Dementsprechend garantiert die Eigentumsgarantie des Grundgesetzes nicht die Beibehaltung eines bestimmten
Beitragssatzes in der gesetzlichen Pflegeversicherung. Der Beitragssatz beruht nicht auf dem Versicherten
zugewiesenen, durch eigene Leistung erworbenen Ansprüchen, sondern wurde vom Gesetzgeber zur Finanzierung der
Pflegeversicherung festgesetzt. Art 14 GG schützt zudem nicht das Vermögen als solches gegen Eingriffe durch
Auferlegung von Geldleistungspflichten und Zwangsbeiträgen (vgl. BVerfGE 4, 7; 10, 354; 75, 108). Ein Verstoß
gegen die Eigentumsgarantie kommt nur dann in Betracht, wenn die Geldleistungspflichten den Betroffenen
übermäßig belasten und seine Vermögensverhältnisse grundlegend beeinträchtigen, d. h. eine erdrosselnde Wirkung
ausüben (vgl. BVerfGE 38, 61; 70, 219; 78, 232). Insoweit ist die zusätzliche Beitragsbelastung mit 0,25 % der
beitragspflichtigen Einnahmen, die sich im Falle des Klägers auf weniger als 2,- EUR monatlich beläuft, weder
unverhältnismäßig noch derart einschneidend, dass - auch unter Berücksichtigung der weiteren, in den letzten Jahren
zusätzlich erfolgten Belastungen - vom vorhandenen Vermögen bzw dem erzielten Einkommens des Versicherten
annährend nichts mehr übrig bliebe.
d) Die vom Kläger geltend gemachten verfassungsrechtlichen Bedenken greifen daher im Ergebnis nicht durch.

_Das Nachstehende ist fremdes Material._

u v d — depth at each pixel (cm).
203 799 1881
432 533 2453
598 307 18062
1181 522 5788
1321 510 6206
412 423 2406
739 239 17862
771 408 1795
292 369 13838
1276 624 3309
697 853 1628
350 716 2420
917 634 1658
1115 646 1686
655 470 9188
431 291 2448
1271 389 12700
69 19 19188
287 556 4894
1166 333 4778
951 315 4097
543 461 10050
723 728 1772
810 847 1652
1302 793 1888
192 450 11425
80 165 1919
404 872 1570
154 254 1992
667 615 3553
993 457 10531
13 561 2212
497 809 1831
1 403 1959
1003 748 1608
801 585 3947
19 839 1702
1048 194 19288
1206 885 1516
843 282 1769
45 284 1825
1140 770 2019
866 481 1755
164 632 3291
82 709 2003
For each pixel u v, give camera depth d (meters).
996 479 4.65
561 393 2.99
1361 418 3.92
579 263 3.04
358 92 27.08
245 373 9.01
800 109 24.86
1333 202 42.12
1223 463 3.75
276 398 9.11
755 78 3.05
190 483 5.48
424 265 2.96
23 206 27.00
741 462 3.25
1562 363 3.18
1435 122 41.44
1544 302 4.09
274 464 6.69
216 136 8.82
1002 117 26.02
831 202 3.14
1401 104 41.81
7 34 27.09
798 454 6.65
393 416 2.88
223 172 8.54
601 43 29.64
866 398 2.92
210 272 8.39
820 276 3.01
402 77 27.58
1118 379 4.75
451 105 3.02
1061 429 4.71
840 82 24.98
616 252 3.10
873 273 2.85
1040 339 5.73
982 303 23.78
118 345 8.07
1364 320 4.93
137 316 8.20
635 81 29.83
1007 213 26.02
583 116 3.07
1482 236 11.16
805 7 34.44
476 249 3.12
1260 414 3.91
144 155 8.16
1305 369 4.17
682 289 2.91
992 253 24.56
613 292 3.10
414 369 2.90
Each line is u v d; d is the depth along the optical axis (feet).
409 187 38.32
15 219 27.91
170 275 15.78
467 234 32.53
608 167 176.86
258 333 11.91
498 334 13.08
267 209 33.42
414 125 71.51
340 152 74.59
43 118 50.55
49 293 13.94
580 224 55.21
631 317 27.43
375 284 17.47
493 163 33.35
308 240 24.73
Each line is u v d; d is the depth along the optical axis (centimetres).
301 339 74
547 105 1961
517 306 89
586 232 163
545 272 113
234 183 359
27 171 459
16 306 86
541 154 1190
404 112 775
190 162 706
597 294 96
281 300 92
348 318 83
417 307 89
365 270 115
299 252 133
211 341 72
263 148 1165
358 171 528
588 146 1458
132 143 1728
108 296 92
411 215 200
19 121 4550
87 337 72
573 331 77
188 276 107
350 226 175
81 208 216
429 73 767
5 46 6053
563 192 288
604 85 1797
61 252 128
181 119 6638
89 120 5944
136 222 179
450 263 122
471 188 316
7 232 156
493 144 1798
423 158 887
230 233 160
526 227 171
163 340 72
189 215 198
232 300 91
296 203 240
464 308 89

Dementsprechend ist die Erhebung des Beitragszuschlages für Kinderlose durch die Beklagte in dem angefochtenen
Bescheid nicht zu beanstanden und steht dem Kläger auch kein Anspruch auf Befreiung von der Beitragspflicht zu.
Gegen die Höhe des einbehaltenen Kinderzuschlages hat der Kläger keine Einwendungen erhoben. Es sind auch
keine Anhaltspunkte dafür ersichtlich, dass die Berechnung nicht den gesetzlichen Vorgaben entspricht.
3. Die Kostenentscheidung beruht auf § 193 SGG.